I tried reasoning with him again about walking and taking the diuretics, but he lobbed excuses at me faster than Serena Williams. When I asked him to walk, he said that he didn’t want to at that time. When I asked if he wanted to get out of the wheelchair, he said, “Not if it means that I have to walk four times a day.” I didn’t know how to respond. My mother was exhausted from trying to care for him, their 3,400 sq ft home, and their acre of property. I wanted him to get better and stay in their house if that’s what they wanted, but not at the expense of Mom’s health.
While Mom and I attended church on Sunday, July 1, Stan observed that Dad sometimes spontaneously drifted off to sleep while they were playing cards, which was also a symptom of fluid overload. He would sometimes fall asleep at the dining room table at the end of a meal.

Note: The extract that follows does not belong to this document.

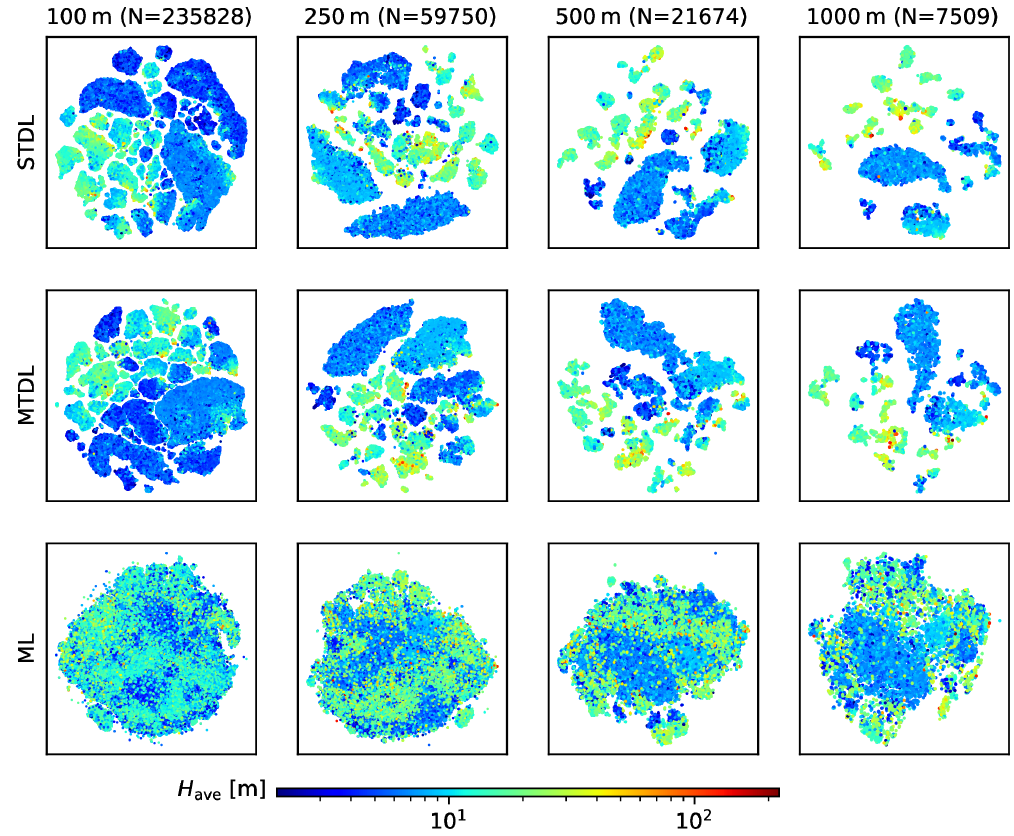
Figure 12. Visualization of features for building height prediction in D test , 2 using t -SNE. Features of STDL and MTDL models are defined as the output from the backbone part while features of ML models are extracted using techniques mentioned by Sect. A1. Table 3. Summation of the number of parameters for simultaneous building height and footprint prediction using STDL and MTDL models under different target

I was appalled to learn that Dad wanted to install a ramp off of their patio, presumably to enable wheeling the barbeque grill onto the patio, but I suspected that it had more to do with wheelchair accessibility. He kept saying that he looked forward to activities that required him to walk, but it seemed that he was preparing the house for life ahead in that wheelchair. Mom told me that he wanted to walk again, but you couldn’t prove it by me.